Día de los Muertos (Day of the Dead)
How Did Día de Los Muertos Originate?
Both the Aztecs and the Spanish in Mexico played a major role in the origination of Día de Los Muertos. The Aztecs of central Mexico, who were at the height of their empire from roughly 1300 to 1500 C.E. (Common Era), had annual “death” ceremonies to honor those that had died during the year. When the Spanish conquistadors conquered the Aztec Empire in 1521, they brought with them the sword and the cross. In Catholicism, and thus throughout Spain, All Souls Day and All Saints Day are holidays that honor the faithfully departed. When the conquistadors conquered the Aztecs, the Aztec traditions of honoring the dead combined with the Spanish traditions of honoring the dead to create the holiday known today as Día de Los Muertos.

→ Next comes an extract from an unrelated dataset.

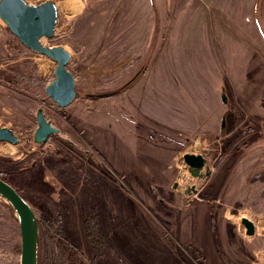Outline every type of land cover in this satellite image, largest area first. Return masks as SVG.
<instances>
[{"label":"rangeland","instance_id":"1","mask_svg":"<svg viewBox=\"0 0 264 264\" xmlns=\"http://www.w3.org/2000/svg\"><path fill=\"white\" fill-rule=\"evenodd\" d=\"M77 4L41 40L71 52L65 108L44 92L55 63L0 29V127L18 138L0 142V175L91 264H264V0ZM38 109L59 130L40 145ZM184 154L208 175L191 176ZM0 264H20L1 198Z\"/></svg>","mask_w":264,"mask_h":264},{"label":"water","instance_id":"2","mask_svg":"<svg viewBox=\"0 0 264 264\" xmlns=\"http://www.w3.org/2000/svg\"><path fill=\"white\" fill-rule=\"evenodd\" d=\"M0 20L8 31L17 38L26 49L52 60L55 63L53 80L45 87V95L59 108L69 106L76 97L75 79L68 70L72 59L70 50L63 45L45 46L41 40L54 36L57 22V8L54 2L46 0L40 4H29L26 0H0ZM222 103L226 97L221 95ZM36 129L32 141L36 145L45 143L59 130L38 109L35 115ZM226 126V113L220 120L219 130L222 133ZM0 142L17 145L18 138L14 132L0 127ZM182 160L188 166L191 176L202 178L201 171L206 168L207 160L201 155L184 154ZM192 192H196L191 188ZM0 198L13 210L18 221L20 234V264H37L38 225L37 218L29 204L7 182L0 178ZM239 231L251 237L255 233L254 224L246 218L237 221Z\"/></svg>","mask_w":264,"mask_h":264},{"label":"trees","instance_id":"3","mask_svg":"<svg viewBox=\"0 0 264 264\" xmlns=\"http://www.w3.org/2000/svg\"><path fill=\"white\" fill-rule=\"evenodd\" d=\"M28 76L30 77V75ZM0 178L6 182L2 175H0ZM15 190L19 193L17 189ZM19 194L26 201L25 197H23L21 193ZM37 225V264H41V258L43 255H46L48 259H51L53 264H91L76 247L66 241L65 238L61 237L60 233L51 225L42 223L38 218ZM95 228V217L90 215L86 222V233L93 243H96L98 234V231Z\"/></svg>","mask_w":264,"mask_h":264},{"label":"crops","instance_id":"4","mask_svg":"<svg viewBox=\"0 0 264 264\" xmlns=\"http://www.w3.org/2000/svg\"><path fill=\"white\" fill-rule=\"evenodd\" d=\"M52 2H54L55 5H56V8H57V16H58V13H59L60 8L65 13L70 14V17H72L73 15H78V13H79L78 11L80 10V7L77 4L78 3V0H67L66 2H62V5L60 6V8L58 6V3L55 0H53Z\"/></svg>","mask_w":264,"mask_h":264},{"label":"built area","instance_id":"5","mask_svg":"<svg viewBox=\"0 0 264 264\" xmlns=\"http://www.w3.org/2000/svg\"><path fill=\"white\" fill-rule=\"evenodd\" d=\"M4 27H5V24L0 20V29Z\"/></svg>","mask_w":264,"mask_h":264}]
</instances>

Why Celebrate Día De Los Muertos?
As you enjoy the crisp autumn air and the changing of the leaves, take a moment to ponder the seasons and the continual cycle of life. The autumn leaves can serve as a metaphor for this cycle and is the essence of what Día de Los Muertos celebrates. When autumn leaves drop to the ground, they return vital nutrients to the soil that the plants use in the spring and summer to produce the next generation of leaves and flowers. When people die, they leave behind gifts for the earth as well—the family members and friends whose lives they touched. For example, where would you be right now if your great grandma and great grandpa had not come before you? Día de Los Muertos is a time to pay respects to those that have passed away and also a time to be thankful for your own life. So in essence, to celebrate death is to celebrate life.

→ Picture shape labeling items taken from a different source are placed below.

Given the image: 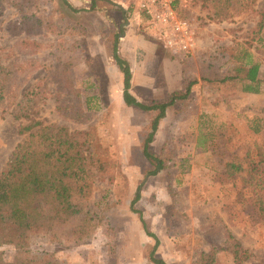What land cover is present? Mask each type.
<instances>
[{
  "label": "rangeland",
  "instance_id": "obj_1",
  "mask_svg": "<svg viewBox=\"0 0 264 264\" xmlns=\"http://www.w3.org/2000/svg\"><path fill=\"white\" fill-rule=\"evenodd\" d=\"M251 1L246 9L239 0H182L180 16L193 25L198 39L193 51L183 55L164 49L140 15L118 11L111 0L76 11L63 0H0V66L26 58L37 63L21 90L39 82L44 87L34 118L71 132L91 131L106 152L103 159L116 164L113 182L95 180L91 197L82 204L85 212L103 218L92 238L57 244L35 235L33 254L58 264H153L155 241L146 235L141 217L158 241L154 258L165 264H200L212 249L218 250L212 264H234L226 234L249 253L241 264H264V223L256 201L264 204V28L253 33L264 19L258 14L264 0ZM130 2L136 6L138 0ZM26 11L44 24L41 34L21 31ZM24 40L34 46L19 45ZM228 47L235 53L247 51L259 64L260 93H241L239 83L207 89L197 72L190 96L167 110L150 145L153 154L168 156V166L146 176L141 151L157 112L124 105L123 75L114 50L128 64L129 93L146 104L179 89L182 60H199ZM64 62L71 65L72 93L61 92L49 77ZM65 95L67 104L85 112L81 122L57 114ZM15 111L0 101V171L21 140L19 125L27 123ZM201 138L205 143L200 144ZM232 156L250 161L252 187L244 184L245 173L225 174L224 163ZM136 192L139 200L132 204ZM0 251L6 256L15 252L12 247Z\"/></svg>",
  "mask_w": 264,
  "mask_h": 264
},
{
  "label": "trees",
  "instance_id": "obj_2",
  "mask_svg": "<svg viewBox=\"0 0 264 264\" xmlns=\"http://www.w3.org/2000/svg\"><path fill=\"white\" fill-rule=\"evenodd\" d=\"M239 1L247 5L246 9L252 3L251 0ZM258 14L260 17L264 16V9ZM20 22L21 31L27 36H36L44 31V24L32 11L24 12ZM263 28L264 19L261 18L253 33L259 34ZM30 42L24 40L19 45L24 48L34 46ZM35 46L38 47L37 44ZM115 50L113 59L123 75L124 105L144 112H157L149 123V133L141 151L148 166L146 176H155L168 166V156L162 153L153 154L150 145L167 110L186 101L190 96L192 87L198 82L197 72L207 89L239 83L241 93H260V67L258 63L251 61L248 52L242 50L235 53L234 47L217 48L199 60H182L179 89L173 91L165 100L142 104L129 93V67ZM36 64L34 59L26 58L0 66V101L10 107L15 106L16 118L27 121L25 125H19L17 134L21 140L0 171V247H12L15 250L11 256L0 251V264H58L51 257L31 252L32 237L41 234L57 244H80L90 240L103 218L98 214H88L83 210L82 204L91 197L95 180L106 179L109 183L114 180L116 164L103 159L106 152L98 146L91 131L71 132L66 126L45 124L34 118V110L41 102L44 87L39 82L22 93L21 90L35 72ZM70 67L69 62L61 63L49 76L63 93L75 91L69 73ZM64 99L57 103V114L66 120L81 122L85 112L79 105L67 104L66 95ZM258 132L255 128L254 133ZM204 141L201 138L199 142L203 144ZM224 170L229 177L245 173L244 184L253 186L254 177L247 158L232 156L224 163ZM138 200L139 193L136 192L132 204ZM256 201L258 218L264 223V204L259 199ZM140 221L146 235L155 241L150 252L151 262L165 264L154 258L158 241L149 233L141 217ZM226 238L233 263L241 264L247 260L249 253L229 234H226ZM217 252L218 250L212 249L203 255L204 259L202 258L200 264H212V258Z\"/></svg>",
  "mask_w": 264,
  "mask_h": 264
},
{
  "label": "built area",
  "instance_id": "obj_3",
  "mask_svg": "<svg viewBox=\"0 0 264 264\" xmlns=\"http://www.w3.org/2000/svg\"><path fill=\"white\" fill-rule=\"evenodd\" d=\"M138 8L150 17L163 46L172 53L188 55L196 45L191 23L178 16L181 0H138ZM178 6V7H177Z\"/></svg>",
  "mask_w": 264,
  "mask_h": 264
},
{
  "label": "crops",
  "instance_id": "obj_4",
  "mask_svg": "<svg viewBox=\"0 0 264 264\" xmlns=\"http://www.w3.org/2000/svg\"><path fill=\"white\" fill-rule=\"evenodd\" d=\"M97 1L101 2V0H63V2H65V4L67 6H69L72 10H75V11L76 10H79V8H81V6L82 7L83 6H89V5L90 6H93L94 5V2L98 3ZM111 1H112V2H110L111 5L114 6V8L117 9L118 11H135V13L137 15H140L142 17V19H144L146 21V25H147L149 31L150 32H153L156 35V37H157L156 40L163 46L162 42L158 38V35H157L156 31H154L151 28V20H150V17L148 15H146L143 11H140L139 10V8H138L139 1L136 2V6H133L132 3L130 2V0H111ZM178 6H177L178 7V11H176V13H178V16L181 18L179 12L181 11L182 0H181V2L179 3ZM102 9H103V7H102ZM197 40L198 39L196 38V45H195V47L197 46ZM163 48L166 49L164 46H163ZM166 50H168V49H166Z\"/></svg>",
  "mask_w": 264,
  "mask_h": 264
}]
</instances>
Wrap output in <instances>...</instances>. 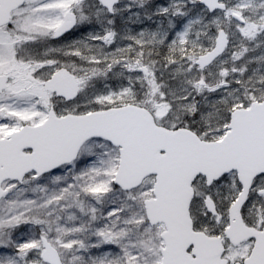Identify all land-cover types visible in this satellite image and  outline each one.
Here are the masks:
<instances>
[{
  "label": "snow or ice",
  "instance_id": "snow-or-ice-1",
  "mask_svg": "<svg viewBox=\"0 0 264 264\" xmlns=\"http://www.w3.org/2000/svg\"><path fill=\"white\" fill-rule=\"evenodd\" d=\"M0 264H264V0H0Z\"/></svg>",
  "mask_w": 264,
  "mask_h": 264
}]
</instances>
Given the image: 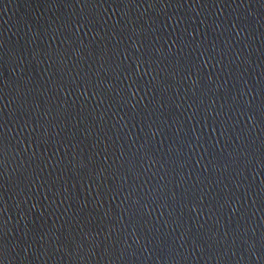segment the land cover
<instances>
[{"label": "water", "instance_id": "obj_1", "mask_svg": "<svg viewBox=\"0 0 264 264\" xmlns=\"http://www.w3.org/2000/svg\"><path fill=\"white\" fill-rule=\"evenodd\" d=\"M0 264H264V0H0Z\"/></svg>", "mask_w": 264, "mask_h": 264}]
</instances>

How Do You Celebrate Día De Los Muertos?
Día de Los Muertos is generally celebrated from October 31 to November 2. On Halloween (October 31) children go trick or treating. However, instead of saying “trick or treat,” they say “calaveras,” which means “skeletons” in Spanish. “Calaveras” is a rather new tradition for Día de Los Muertos. Older traditions include the following: on November 1, many families make special foods that they offer to their deceased friends or family members but also eat themselves. Common foods for Día De Los Muertos include pan de muerto and sugar skulls. Many people also like to decorate their houses with intricately cut paper banners, also known as papel picado. Families visit the graves of loved ones as well.
A significant tradition of Día De Los Muertos involves making an altar that the deceased friends or family members can enjoy. Altars typically have a picture of the person who died and are decorated with the things that the person liked. Many altars are also decorated with a holy cross, pan de muerto, paper skulls, papel picado, and beautiful flowers. As you can see, Día De Los Muertos is celebrated in many different ways.

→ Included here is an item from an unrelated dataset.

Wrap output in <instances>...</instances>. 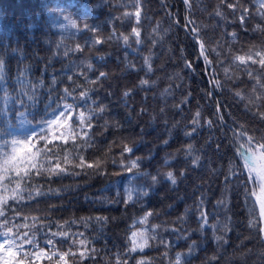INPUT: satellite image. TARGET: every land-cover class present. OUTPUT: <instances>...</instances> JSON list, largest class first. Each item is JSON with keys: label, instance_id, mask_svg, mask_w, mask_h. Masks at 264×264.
Masks as SVG:
<instances>
[{"label": "trees", "instance_id": "obj_1", "mask_svg": "<svg viewBox=\"0 0 264 264\" xmlns=\"http://www.w3.org/2000/svg\"><path fill=\"white\" fill-rule=\"evenodd\" d=\"M261 60L264 0H0V237L26 264L49 245L68 264H264V187L238 154V131L264 144ZM21 76L38 97L26 120L3 99ZM57 103L73 106L54 125L67 139L7 149L5 174L4 142L39 133Z\"/></svg>", "mask_w": 264, "mask_h": 264}, {"label": "snow or ice", "instance_id": "obj_2", "mask_svg": "<svg viewBox=\"0 0 264 264\" xmlns=\"http://www.w3.org/2000/svg\"><path fill=\"white\" fill-rule=\"evenodd\" d=\"M139 2V0H138ZM229 7H232V5H229ZM218 15L220 14L219 12L217 13ZM137 19H139V9H137ZM133 33L136 34L137 37H139V31L137 29H133ZM123 39L125 40V42L128 41L129 37L128 36H124ZM203 48V45L201 46ZM205 59H207V57H205ZM235 59H238L240 61H244V57L243 56H239L236 57ZM148 58H145V63L148 64ZM260 63L262 65H264V60H261ZM90 67V66H89ZM151 70V67L149 65V71ZM3 74V62L0 61V76H2ZM105 73H100V76H104ZM249 75H251V73H249ZM18 83L22 85L20 91L16 92L15 96H4L3 99L5 101V105L8 104V102L10 101L13 104H18L19 107L16 109L13 118H23V119H27V117L25 116V113H31V108L38 102V97H37V92L36 89H34L29 83L26 82V77L21 76L18 79ZM149 82L147 80H142L140 81L141 85H146ZM27 89V91H26ZM3 91V90H0ZM71 95V93H69L67 90H65V97L63 99H67V97ZM82 96H85V93L81 94ZM125 95H128V93H125ZM53 103H56L55 101H53ZM61 107H63L64 111H60L59 115H57V111L58 109H60ZM73 106L71 104L68 103H64L62 106L60 104L57 103V106L55 108H52L51 105L48 106L50 113L46 112V115L50 114L51 115V119H44L41 118L40 121L37 122L38 125H42L44 127H41L40 132L39 133H35L33 132L31 135H26L25 138L23 140H18L16 138H13L10 142L9 141H5L3 148L5 149L4 151V155L5 157H7L4 160V172L5 174H7V172L11 169L14 168V161H16V156L10 154L7 149L11 148L13 152L16 151V146L18 144L23 145L24 148H21L20 151L23 152L24 149H28L29 151L31 150V148L36 147V145L32 142L33 138H38L39 140H46L47 137L44 135L45 132L47 131H51L53 133L52 135V139L55 140H59V139H67L66 137L63 136H57L55 135V129H54V125H56L58 123V121L61 119V117H64L67 113L70 112L71 108ZM103 109H101L102 111ZM5 112L10 113L11 109L9 108H5ZM83 113L80 114V116L83 118ZM197 116H199V113H197ZM193 123H197L196 120L193 121ZM253 138H249V142L252 141ZM166 143V142H165ZM260 148H264V144L260 145ZM189 149H191V146H189ZM38 153H43L44 155H49V151L47 150V144L45 145L44 149H38L37 150ZM125 151H131L130 148H125ZM240 156L244 161V165L245 167L248 169L250 175L253 172H257V166H258V161H257V157L255 152H253V150L251 148H243L242 146V150L240 151ZM199 160V157H197L195 160H193V163L195 164L197 161ZM65 162L67 163V160H65ZM36 165L32 164V168H35ZM137 162L136 161H131L130 164V168L128 169L129 171H131L132 169L137 168ZM21 171H23V176L21 178L27 177L28 173L30 171V169H26V170H21V169H16L17 175L19 176ZM45 171L50 172V174H62L63 172L66 171V169L61 168L59 166V163H57L56 168L55 169H45ZM39 174V173H37ZM167 176L171 179L172 183L176 182V178L173 175L172 172H168ZM260 178V174L259 172H257V175L255 177H253V179H259ZM153 181L156 180V177H152ZM20 185L17 184V187H19ZM262 187H264V185H262ZM39 194V193H38ZM146 194V193H145ZM128 199L131 200L132 196L131 194H129ZM220 203H223V201H221ZM0 215H2V212H0ZM150 215V214H149ZM201 218H204V214L201 213ZM144 222H147V216H145L144 218ZM205 223H207V221L205 220ZM54 235H59V233L54 234ZM63 235H67V233H64ZM142 237L144 236L143 233L140 234ZM137 236V233H133L132 234V238H133V249L135 248H144L147 245V238H144V242L141 244H137L135 243V237ZM217 240H220L221 237L217 236L216 237ZM26 243L32 244L33 241L26 239L25 240ZM47 243L52 244L53 242L51 240H48ZM81 244L85 243L84 241H80ZM2 246V245H0ZM15 246L14 242L13 244H9V249H11V247ZM20 247L21 251L22 246H17ZM30 254L29 253H24L25 258H27ZM179 256L180 254H177V260H179ZM61 259H63V256H61Z\"/></svg>", "mask_w": 264, "mask_h": 264}, {"label": "rangeland", "instance_id": "obj_3", "mask_svg": "<svg viewBox=\"0 0 264 264\" xmlns=\"http://www.w3.org/2000/svg\"><path fill=\"white\" fill-rule=\"evenodd\" d=\"M136 14H137V12H136ZM139 17H140V12H139ZM136 18H137V15H136ZM137 30L139 31V37H137L135 33H134V36L139 39L140 38V30L139 29H137ZM149 64L150 63H148V67H149ZM256 157H257V161H258V158H260V157H258L257 155H256ZM263 167H264V160H259L258 166H257V171L259 172L260 177L262 179H264ZM256 200H257V203L259 205L261 215L264 218V195L256 196ZM204 224L207 225V223H205V222H204ZM9 244H12L10 239L0 238V245H2V246H0V264H26L28 261L24 257L23 252L19 251L16 246H13V247H11V249H9ZM49 247L51 248L50 250H46L44 248L37 250L34 253L30 263L31 264H41L44 259H50V258L56 257L58 259V261L61 262L62 264H68L65 253L58 252L54 248V246L49 245ZM61 256H63V259H61Z\"/></svg>", "mask_w": 264, "mask_h": 264}]
</instances>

Jose Posada: Revered Mexican Artist
Respected by well-known artist Diego Rivera and writer Octavio Paz, Jose Posada was a Mexican artist whose legacy lives on as well. Posada lived from 1871 to 1913. He lived in the Mexican states of Aguascalientes, Guanajuato, and Ciudad Mexico at various points in his life. Posada is best known for his calaveras (“skulls” in English) prints. Although today this artwork is regarded as generally fun and silly, when Posada was making them at the turn of the century his intention was to directly criticize the dictatorship of Porfirio Diaz. Many of his calaveras prints portray the Mexican upper class enjoying themselves at the layperson’s expense. Posada’s most famous calavera, called “las catrinas,” (see above image) did just this. Today, Jose Posada calaveras prints are classic holiday and restaurant décor.